We need higher and common education standards, argue former Florida Gov. Jeb Bush and former New York City schools chancellor Joel Klein in a Wall Street Journal op-ed.
The Common Core State Standards define what students need to know; they do not define how teachers should teach, or how students should learn. That is up to each state. And they are built on what we have learned from high-performing international competitors as well as the best practices in leading states.

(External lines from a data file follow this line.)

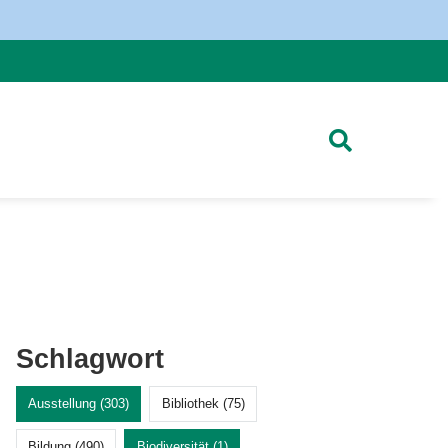
Schlagwort
Ausstellung (303)
Bibliothek (75)
Bildung (490)
Biodiversität (1)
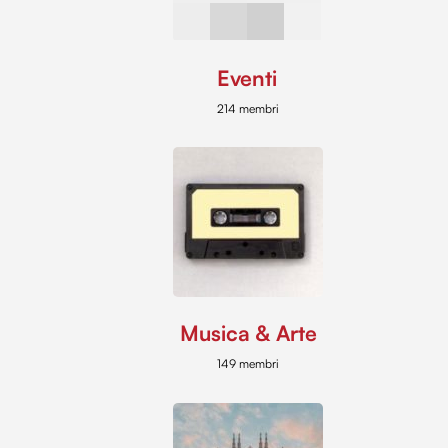
Eventi
214 membri
Musica & Arte
149 membri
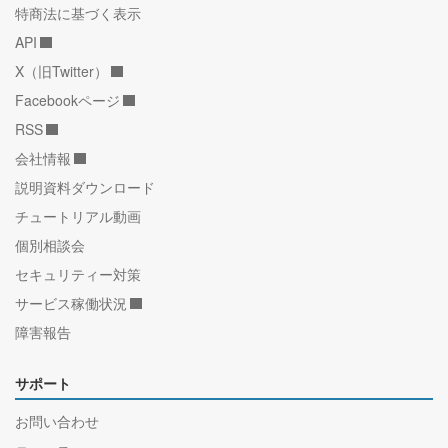
特商法に基づく表示
API
X（旧Twitter）
Facebookページ
RSS
会社情報
説明資料ダウンロード
チュートリアル動画
個別相談会
セキュリティー対策
サービス稼働状況
障害報告
サポート
お問い合わせ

. . . research shows that rigorous mastery of fractions is crucial for later math performance. The Common Core State Standards provide clear grade-by-grade goals for what students should know about fractions, built on the best practices of high-performing countries. In literacy, what most predicts college readiness is the ability to read and understand complex texts. The Common Standards set clear benchmarks for each grade for students reading sufficiently complex texts in English, history/social studies, science and technical subjects.
Bush and Klein make the case against common standards, contends Greg Forster on Jay Greene’s blog. They argue that states, not the federal government, should set education policy. But the feds have pushed states to adopt Common Core Standards by threatening loss of Title I funds; the testing consortia are federally funded.
Furthermore, what’s so great about commonality?
If states should lead the way, if what we want is a decentralized 50-state laboratory of democracy, why not actually do that instead of rounding up all the states to all do it one way?
I wish a few states with strong standards and an established test, such as Massachusetts, had resisted pressure to jump on the Common Core bandwagon. It would be nice to see a few laboratories of democracy.